A new study, conducted by scientists at the Department of Earth Science from University of California, in Santa Barbara, blatantly contradicts previous theories on the influence of the spread sheets of ice in the Northern hemisphere. The new model, analyzing data as old as 425,000 years, argues that sunlight plays a more important role in the formation of oceanic currents than the amount of melted water coming from the ice.
Thus far, theories said that only water coming from regions neighboring the North Pole was responsible for the way in which the large "loop" of water temperatures functions in the Atlantic. This loop takes place as warm water, carried by the Gulf Stream, reaches high latitudes, where it's cooled down by cool water, coming from glaciers and ice sheets.
Afterwards, the cooled water "dives" underneath the surface, at a depth of approximately 3,000 meters (about 10,000 feet), and rushes towards the Equator.
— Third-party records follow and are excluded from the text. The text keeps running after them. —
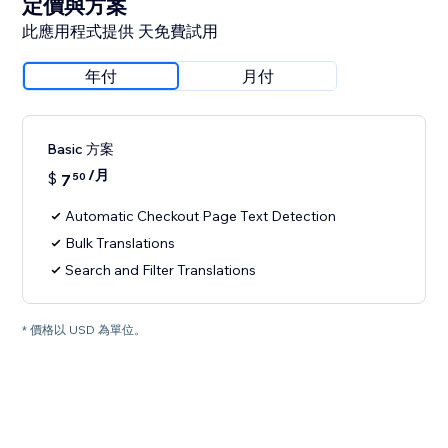
定價與方案
此應用程式提供 天免費試用
年付
月付
Basic 方案
/月
$
7
50
Automatic Checkout Page Text Detection
Bulk Translations
Search and Filter Translations
* 價格以 USD 為單位。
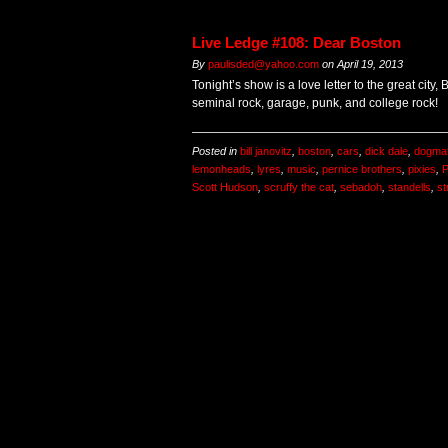
Live Ledge #108: Dear Boston
By
paulisded@yahoo.com
on
April 19, 2013
Tonight’s show is a love letter to the great city,
seminal rock, garage, punk, and college rock!
Posted in
bill janovitz
,
boston
,
cars
,
dick dale
,
dogmat
lemonheads
,
lyres
,
music
,
pernice brothers
,
pixies
,
P
Scott Hudson
,
scruffy the cat
,
sebadoh
,
standells
,
st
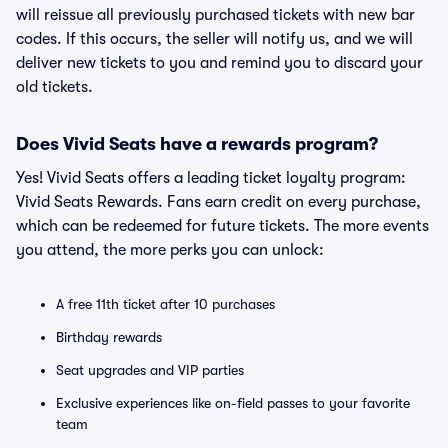
will reissue all previously purchased tickets with new bar
codes. If this occurs, the seller will notify us, and we will
deliver new tickets to you and remind you to discard your
old tickets.
Does Vivid Seats have a rewards program?
Yes! Vivid Seats offers a leading ticket loyalty program:
Vivid Seats Rewards. Fans earn credit on every purchase,
which can be redeemed for future tickets. The more events
you attend, the more perks you can unlock:
A free 11th ticket after 10 purchases
Birthday rewards
Seat upgrades and VIP parties
Exclusive experiences like on-field passes to your favorite
team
The heat that is removed from warm water by fresh water is then spread across Europe, preventing ice from taking over the continent, as it did during ice ages, when glaciers covered all land stretching between the Pole and the Mediterranean Sea.
Unlike these old theories, the new one says that not only glaciers play a crucial part in keeping the loop running, and that sunlight is an important factor as well. "Because the ice sheets are so large, it was a nice simple story to say that they were having the predominant influence on all the parts of the climate system," said Lorraine Lisiecki, assistant professor at the Department and first author of the current study.
She added "[...] our study showed that this wasn't the only important part of the changes in climate. The distribution of sunlight is the controlling factor for North Atlantic deep water formation."
"The ocean does not always follow the climate; it exerts its own impact on climate processes. In other words, the ocean circulation doesn't just follow along with the rest of the climate, it actually changes in different ways than the ice sheets during glacial cycles," she concluded.